The always evolving creatures even 'reproduce' thanks to the millions of fans that create their own versions using kits or the specifications published by Jansen on his website. In addition to increasing their numbers, this also results in innovating new designs.
Jansen hopes that with these joint efforts, the beests will evolve to the point that they don't need any human to survive. "My hope is that before I leave the planet, I leave a new specimen to the world," he says. While this attitude towards an inanimate object might seem a bit sentimental, those that have interacted with the Strandbeests agree that there is something magical about this strange PVC-based life form.
Whether the artist ever fulfills his dream remains to be seen. Meanwhile, his unusual art has garnered enough fans to spur him to take his Strandbeests around the world. Their first major U.S. tour began in late August at the Peabody Essex Museum in Salem, Massachusetts.

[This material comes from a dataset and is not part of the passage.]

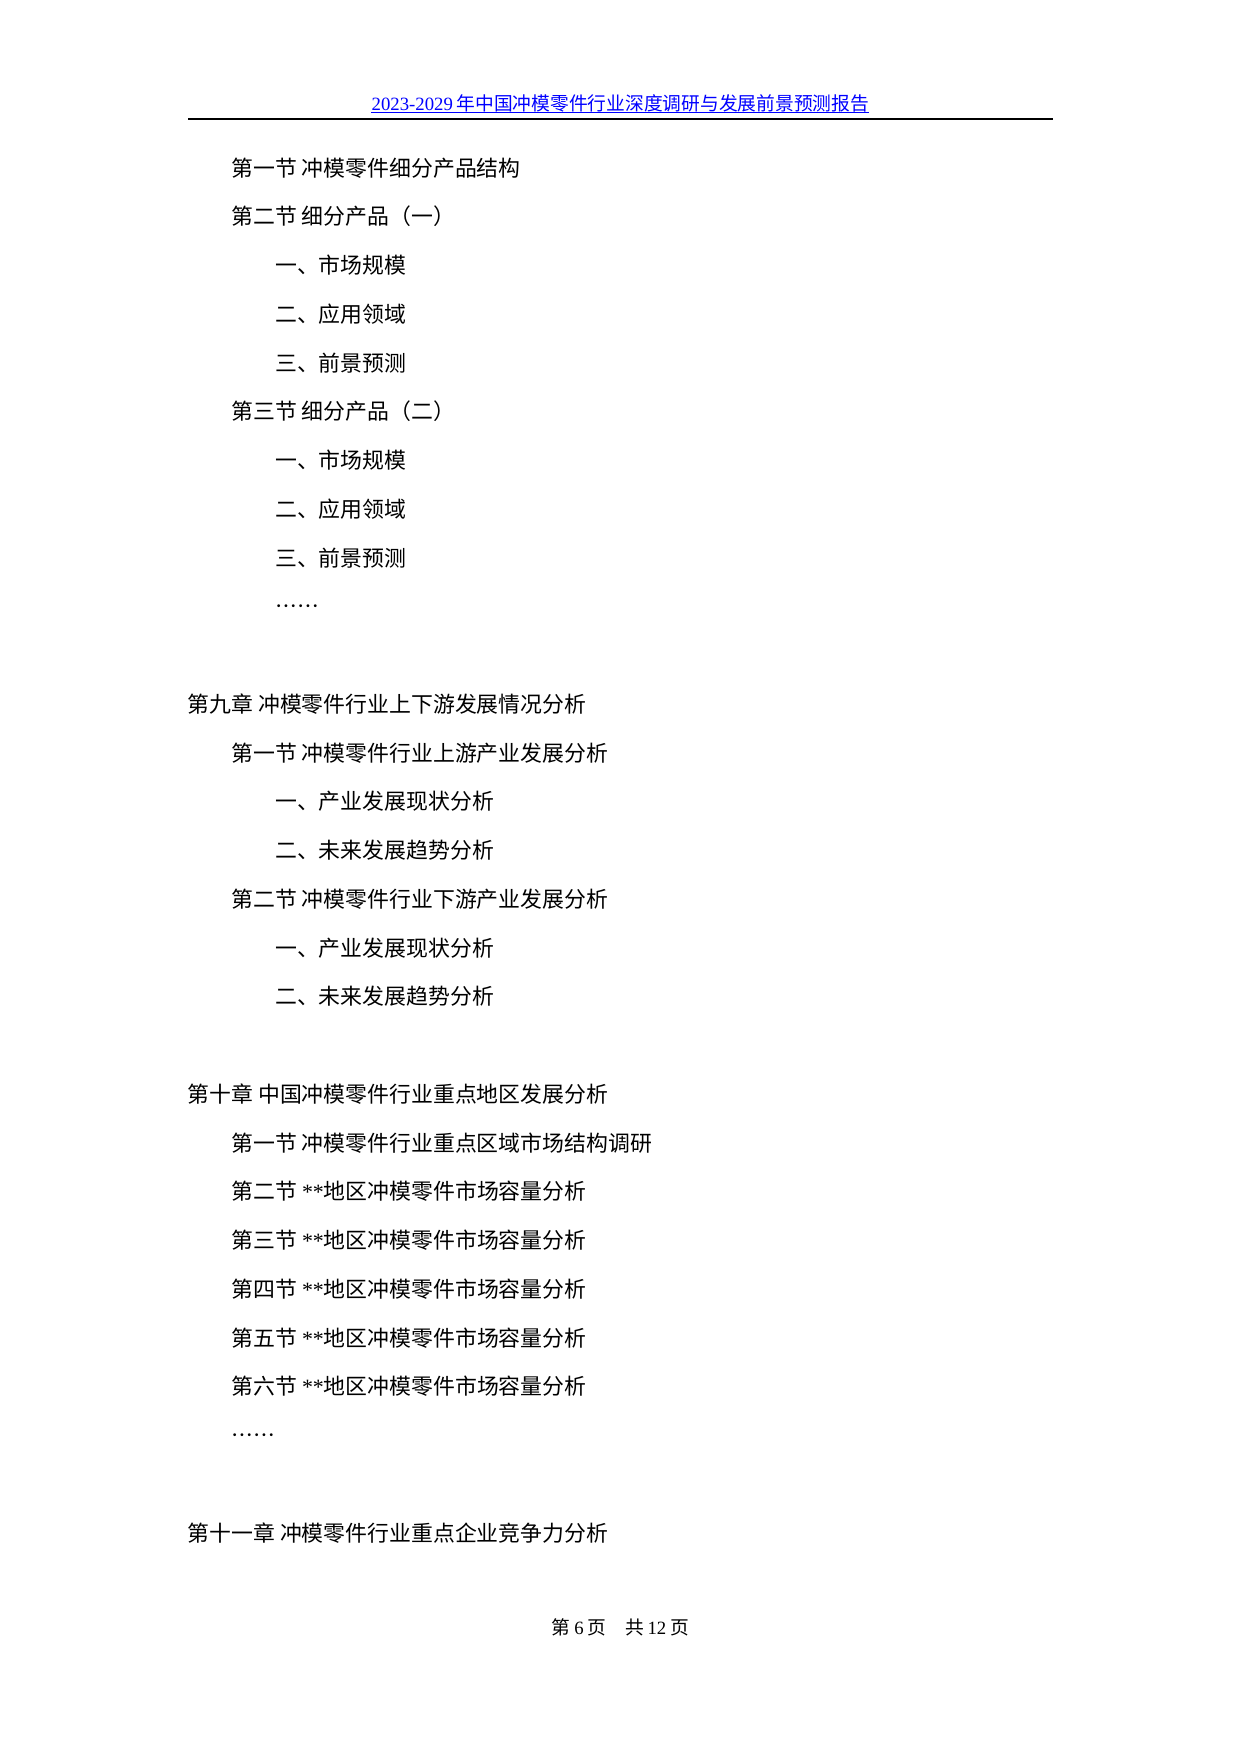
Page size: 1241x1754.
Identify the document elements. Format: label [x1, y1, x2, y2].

text [187, 150, 1053, 1548]
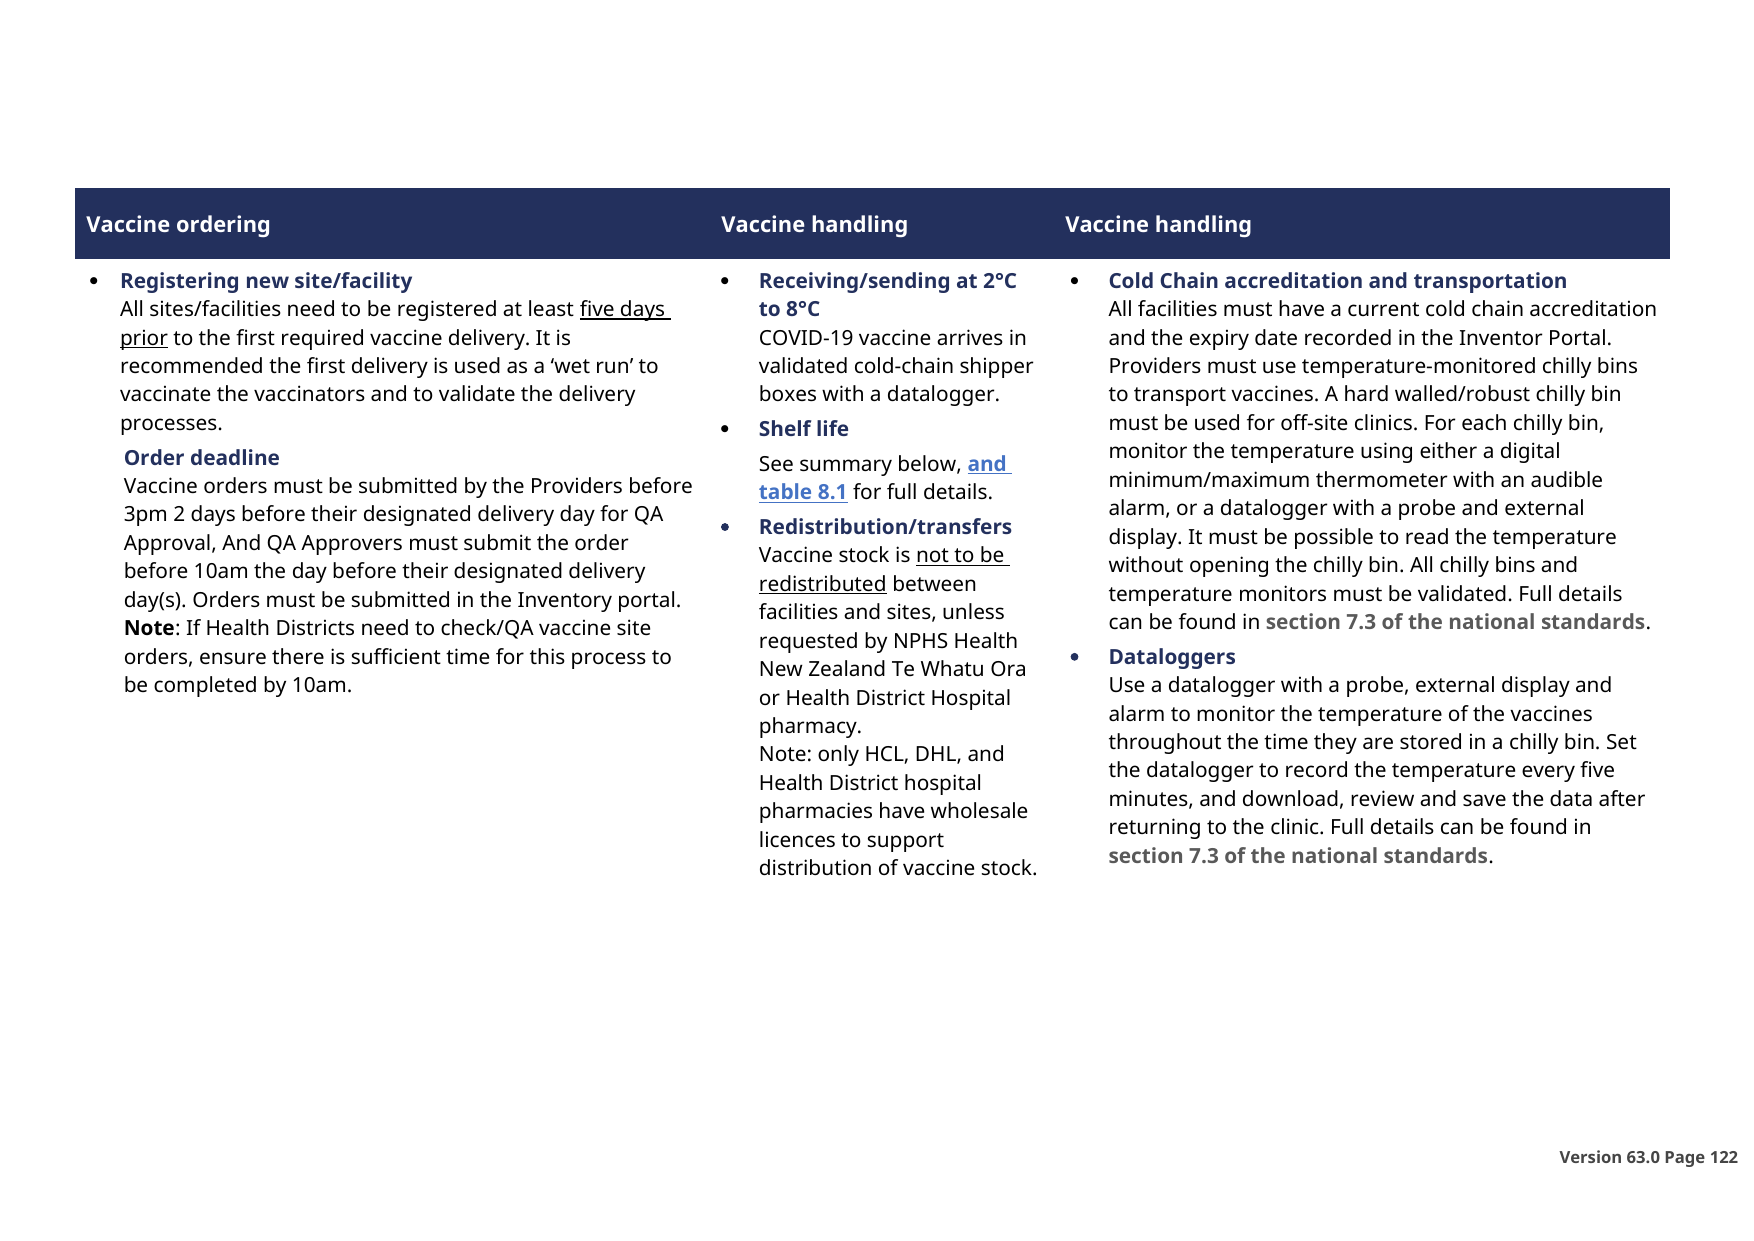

The special exhibition that is open until January 3, 2016, features seven of Jansen's giant beests along with photos, sketches, and videos, that document the progression of their designs. It also showcases their evolution, from Animaris Vulgaris (the first independently mobile beest, which Jansen called "pathetic" and "primitive") to the most recent Animaris Suspendisse that is 'smart' enough to retreat to drier grounds when it senses water.
While the closed venue makes it impossible for visitors to witness the wind-powered beests walking through sand, they are able to see it in motion by pumping their plastic-bottle 'stomachs' with air.